**Description of the task**
Reproduce the entries below character for character.

**The input**
++++++++

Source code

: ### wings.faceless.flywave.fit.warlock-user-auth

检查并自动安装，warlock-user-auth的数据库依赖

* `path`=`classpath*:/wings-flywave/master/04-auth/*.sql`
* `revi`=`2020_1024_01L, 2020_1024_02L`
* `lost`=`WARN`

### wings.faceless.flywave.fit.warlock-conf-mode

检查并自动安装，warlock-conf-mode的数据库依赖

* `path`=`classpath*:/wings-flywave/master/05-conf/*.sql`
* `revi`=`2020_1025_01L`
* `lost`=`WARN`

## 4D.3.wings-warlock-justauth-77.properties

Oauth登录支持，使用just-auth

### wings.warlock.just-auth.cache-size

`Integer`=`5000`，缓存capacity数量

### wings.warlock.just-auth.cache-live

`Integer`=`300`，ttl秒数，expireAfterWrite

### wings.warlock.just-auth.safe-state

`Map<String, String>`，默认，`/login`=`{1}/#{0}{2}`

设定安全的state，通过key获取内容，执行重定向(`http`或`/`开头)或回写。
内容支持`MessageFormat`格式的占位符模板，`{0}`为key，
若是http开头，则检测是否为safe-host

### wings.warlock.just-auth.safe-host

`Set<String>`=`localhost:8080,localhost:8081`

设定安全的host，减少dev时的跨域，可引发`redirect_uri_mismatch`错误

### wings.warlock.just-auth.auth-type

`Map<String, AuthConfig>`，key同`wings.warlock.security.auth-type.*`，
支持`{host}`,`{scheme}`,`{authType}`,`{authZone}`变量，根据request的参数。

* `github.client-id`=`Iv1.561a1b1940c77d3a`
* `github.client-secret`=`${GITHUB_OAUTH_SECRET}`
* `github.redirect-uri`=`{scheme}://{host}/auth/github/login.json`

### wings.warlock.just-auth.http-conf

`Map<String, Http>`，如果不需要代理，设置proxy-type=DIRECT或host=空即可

++++++++

**Answer to this exercise**
Source code

: ### wings.faceless.flywave.fit.warlock-user-auth

检查并自动安装，warlock-user-auth的数据库依赖

* `path`=`classpath*:/wings-flywave/master/04-auth/*.sql`
* `revi`=`2020_1024_01L, 2020_1024_02L`
* `lost`=`WARN`

### wings.faceless.flywave.fit.warlock-conf-mode

检查并自动安装，warlock-conf-mode的数据库依赖

* `path`=`classpath*:/wings-flywave/master/05-conf/*.sql`
* `revi`=`2020_1025_01L`
* `lost`=`WARN`

## 4D.3.wings-warlock-justauth-77.properties

Oauth登录支持，使用just-auth

### wings.warlock.just-auth.cache-size

`Integer`=`5000`，缓存capacity数量

### wings.warlock.just-auth.cache-live

`Integer`=`300`，ttl秒数，expireAfterWrite

### wings.warlock.just-auth.safe-state

`Map<String, String>`，默认，`/login`=`{1}/#{0}{2}`

设定安全的state，通过key获取内容，执行重定向(`http`或`/`开头)或回写。
内容支持`MessageFormat`格式的占位符模板，`{0}`为key，
若是http开头，则检测是否为safe-host

### wings.warlock.just-auth.safe-host

`Set<String>`=`localhost:8080,localhost:8081`

设定安全的host，减少dev时的跨域，可引发`redirect_uri_mismatch`错误

### wings.warlock.just-auth.auth-type

`Map<String, AuthConfig>`，key同`wings.warlock.security.auth-type.*`，
支持`{host}`,`{scheme}`,`{authType}`,`{authZone}`变量，根据request的参数。

* `github.client-id`=`Iv1.561a1b1940c77d3a`
* `github.client-secret`=`${GITHUB_OAUTH_SECRET}`
* `github.redirect-uri`=`{scheme}://{host}/auth/github/login.json`

### wings.warlock.just-auth.http-conf

`Map<String, Http>`，如果不需要代理，设置proxy-type=DIRECT或host=空即可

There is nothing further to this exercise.